Predefined Prototypes for Intra-Class Separation and Disentanglement

Prototypical Learning is based on the idea that there is a point (which we call prototype) around which the embeddings of a class are clustered. It has shown promising results in scenarios with little labeled data or to design explainable models. Typically, prototypes are either defined as the average of the embeddings of a class or are designed to be trainable. In this work, we propose to predefine prototypes following human-specified criteria, which simplify the training pipeline and brings different advantages. Specifically, in this work we explore two of these advantages: increasing the inter-class separability of embeddings and disentangling embeddings with respect to different variance factors, which can translate into the possibility of having explainable predictions. Finally, we propose different experiments that help to understand our proposal and demonstrate empirically the mentioned advantages.

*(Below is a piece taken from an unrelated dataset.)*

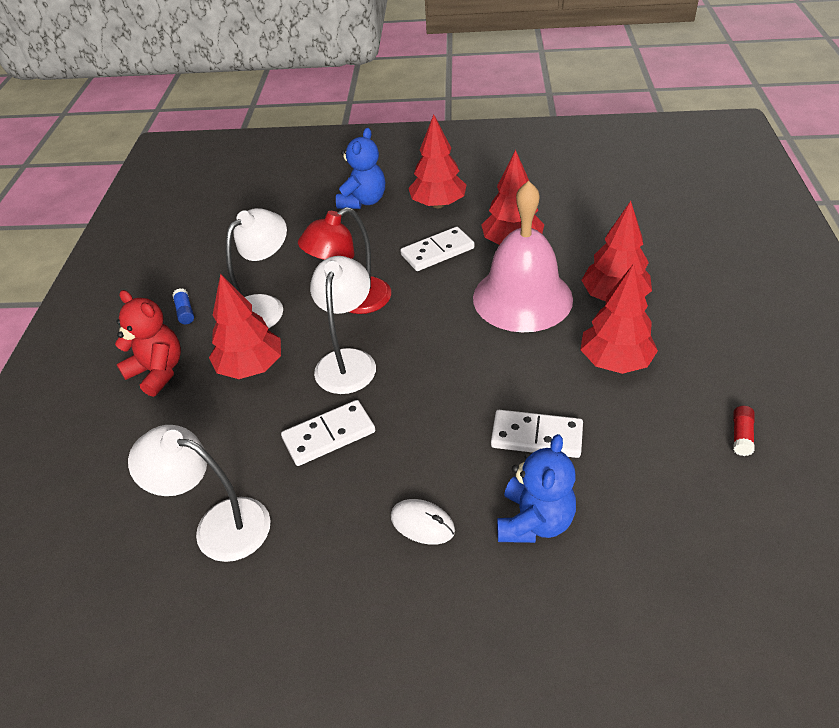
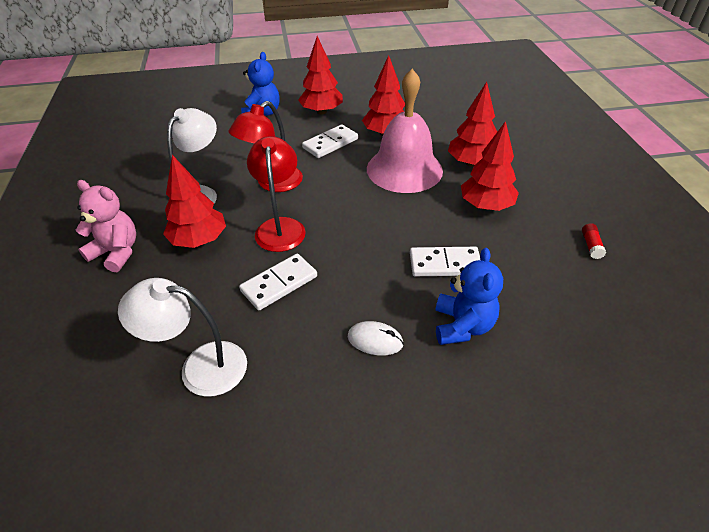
camera: 15 degrees left, 0 degrees up
(158, 372) = (116, 252): red teddy bear -> pink teddy bear
(185, 312) = (131, 204): blue glue stick -> none
(348, 361) = (280, 227): white lamp -> red lamp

Explainable by-design Audio Segmentation through Non-Negative Matrix Factorization and Probing

Audio segmentation is a key task for many speech technologies, most of which are based on neural networks, usually considered as black boxes, with high-level performances. However, in many domains, among which health or forensics, there is not only a need for good performance but also for explanations about the output decision. Explanations derived directly from latent representations need to satisfy "good" properties, such as informativeness, compactness, or modularity, to be interpretable. In this article, we propose an explainable-by-design audio segmentation model based on non-negative matrix factorization (NMF) which is a good candidate for the design of interpretable representations. This paper shows that our model reaches good segmentation performances, and presents deep analyses of the latent representation extracted from the non-negative matrix. The proposed approach opens new perspectives toward the evaluation of interpretable representations according to "good" properties.